6.3.1.1. sort-bed

The sort-bed utility sorts BED files of any size, even larger than system memory. BED files that are in lexicographic-chromosome order allow BEDOPS utilities to work efficiently with data from any species without software modifications. Further, sorted files can be traversed very quickly.

Sorted BED order is defined first by lexicographic chromosome order, then ascending integer start coordinate order, and finally by ascending integer end coordinate order. To make the sort order unambiguous, a lexicographical sort is applied on fourth and subsequent columns, where present in the input BED dataset.

Other utilities in the BEDOPS suite require data in sorted order as described. You only need to sort once: BEDOPS utilities all read and write data in sorted order.

6.3.1.1.1. Migrating older BED and Starch files

The utility update-sort-bed-migrate-candidates recursively locates BED and pre-v2.4.20 Starch files in the specified parent directory, tests if they require re-sorting to conform to the updated, post-v2.4.20 ‘sort-bed’ order, and offers actions to log candidate files, or immediately apply a resort action that is performed locally or via a SLURM-managed cluster.

The convenience utilities update-sort-bed-slurm and update-sort-bed-starch-slurm update the sort order of BED or Starch files sorted with pre-v2.4.20 sort-bed via a SLURM-based cluster. See update-sort-bed-slurm --help or update-sort-bed-starch-slurm --help for more details. These utilities can be used standalone or in conjunction with the update-sort-bed-migrate-candidates utility.

6.3.1.1.2. Inputs and outputs

6.3.1.1.2.1. Input

The sort-bed utility requires one or more three-column BED file(s). Support for common headers (such as UCSC BED track headers) is included, although headers will be stripped from the output.

6.3.1.1.2.2. Output

The sort-bed utility sends sorted BED data to standard output, which can be redirected to a file or piped to other utilities, including core BEDOPS utilities like bedops and bedmap. Sort order is defined by a lexicographical sort on chromosome name, a numerical sort on start coordinates, a numerical sort on stop coordinates where there are start matches, and finally a lexicographical sort on the remainder of the BED element (if additional columns are present).

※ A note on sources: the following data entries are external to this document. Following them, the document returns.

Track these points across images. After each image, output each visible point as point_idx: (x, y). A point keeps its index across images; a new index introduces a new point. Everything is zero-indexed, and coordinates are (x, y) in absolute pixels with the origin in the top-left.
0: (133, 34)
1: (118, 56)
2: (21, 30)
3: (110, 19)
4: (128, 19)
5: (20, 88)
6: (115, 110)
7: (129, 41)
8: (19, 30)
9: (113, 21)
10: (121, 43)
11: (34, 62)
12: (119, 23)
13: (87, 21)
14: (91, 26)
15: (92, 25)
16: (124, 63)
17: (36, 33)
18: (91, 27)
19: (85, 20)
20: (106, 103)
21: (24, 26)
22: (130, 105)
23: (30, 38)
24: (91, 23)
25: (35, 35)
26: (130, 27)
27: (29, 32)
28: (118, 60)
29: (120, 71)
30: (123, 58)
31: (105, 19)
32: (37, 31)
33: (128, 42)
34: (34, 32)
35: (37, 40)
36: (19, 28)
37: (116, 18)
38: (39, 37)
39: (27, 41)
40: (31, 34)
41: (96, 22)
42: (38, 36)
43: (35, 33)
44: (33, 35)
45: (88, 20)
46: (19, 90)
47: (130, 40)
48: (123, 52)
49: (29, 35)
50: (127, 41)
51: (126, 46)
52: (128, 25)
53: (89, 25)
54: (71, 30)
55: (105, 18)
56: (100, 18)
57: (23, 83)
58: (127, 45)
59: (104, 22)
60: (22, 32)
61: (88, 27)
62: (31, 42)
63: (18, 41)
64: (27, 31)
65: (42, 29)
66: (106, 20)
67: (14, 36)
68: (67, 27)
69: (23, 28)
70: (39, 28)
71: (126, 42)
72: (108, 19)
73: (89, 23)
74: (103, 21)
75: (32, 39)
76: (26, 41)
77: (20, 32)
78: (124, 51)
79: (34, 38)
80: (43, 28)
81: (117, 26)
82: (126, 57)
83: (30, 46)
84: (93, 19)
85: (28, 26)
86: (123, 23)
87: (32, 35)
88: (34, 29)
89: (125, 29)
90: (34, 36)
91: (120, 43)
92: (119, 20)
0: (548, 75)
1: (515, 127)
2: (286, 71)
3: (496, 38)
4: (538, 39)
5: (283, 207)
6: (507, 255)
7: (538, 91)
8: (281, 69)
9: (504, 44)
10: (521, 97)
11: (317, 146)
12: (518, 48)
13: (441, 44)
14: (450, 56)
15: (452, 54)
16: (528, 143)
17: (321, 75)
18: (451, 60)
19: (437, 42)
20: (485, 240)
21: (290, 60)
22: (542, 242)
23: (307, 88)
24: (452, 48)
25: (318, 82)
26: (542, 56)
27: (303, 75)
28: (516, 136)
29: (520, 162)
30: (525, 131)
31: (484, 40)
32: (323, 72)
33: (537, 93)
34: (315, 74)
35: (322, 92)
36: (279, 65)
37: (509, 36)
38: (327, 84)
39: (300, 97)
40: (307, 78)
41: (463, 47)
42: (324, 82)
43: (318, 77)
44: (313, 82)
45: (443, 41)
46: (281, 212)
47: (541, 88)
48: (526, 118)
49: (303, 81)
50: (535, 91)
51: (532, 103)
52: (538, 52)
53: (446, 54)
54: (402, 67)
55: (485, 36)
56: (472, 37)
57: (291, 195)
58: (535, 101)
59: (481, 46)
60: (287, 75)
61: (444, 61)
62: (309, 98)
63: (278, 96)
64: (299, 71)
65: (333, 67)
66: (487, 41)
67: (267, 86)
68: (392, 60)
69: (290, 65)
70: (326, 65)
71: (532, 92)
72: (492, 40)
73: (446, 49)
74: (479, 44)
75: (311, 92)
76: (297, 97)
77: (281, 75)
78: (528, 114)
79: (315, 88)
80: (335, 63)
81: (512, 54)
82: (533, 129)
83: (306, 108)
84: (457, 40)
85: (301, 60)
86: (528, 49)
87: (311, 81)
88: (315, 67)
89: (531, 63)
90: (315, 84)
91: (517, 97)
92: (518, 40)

Additional options may be specified to print only unique or duplicate elements, or check the sort order of input.

6.3.1.1.3. Usage

The --help option is fairly basic, but describes the usage:

sort-bed
  citation: http://bioinformatics.oxfordjournals.org/content/28/14/1919.abstract
  version:  2.4.36 (typical)
  authors:  Scott Kuehn

USAGE: sort-bed [--help] [--version] [--check-sort] [--max-mem <val>] [--tmpdir <path>] [--unique] [--duplicates] <file1.bed> <file2.bed> <...>
        Sort BED file(s).
        May use '-' to indicate stdin.
        Results are sent to stdout.

        <val> for --max-mem may be 8G, 8000M, or 8000000000 to specify 8 GB of memory.
        --tmpdir is useful only with --max-mem.
        --unique can be used to print only unique BED elements (similar to "sort -u").
        --duplicates can be used to print only duplicated or repeated elements (similar to "uniq -d").

A simple example of using sort-bed would be:

$ sort-bed unsortedData.bed > sortedData.bed

The sort-bed program efficiently sorts BED inputs. By default, all input records are read into system memory and sorted. If your BED dataset is larger than available system memory, use the --max-mem option to limit the amount of memory sort-bed uses to do its work:

$ sort-bed --max-mem 2G reallyHugeUnsortedData.bed > reallyHugeSortedData.bed

This option allows sort-bed to scale to input of any size.

The --tmpdir option allows specification of an alternative temporary directory, when used in conjunction with --max-mem option. This is useful if the host operating system’s standard temporary directory (e.g., /tmp on Linux or OS X) does not have sufficient space to hold intermediate results.

For example, to use the current working directory to store temporary data, one could use the $PWD environment variable:

$ sort-bed --max-mem 2G --tmpdir $PWD reallyHugeUnsortedData.bed > reallyHugeSortedData.bed

Use of the --check-sort option returns a message if the input is sorted, or not.

The --unique and --duplicates options print only unique or duplicated elements in sorted output, respectively. These options mimic sort -u and uniq -d commands, respectively.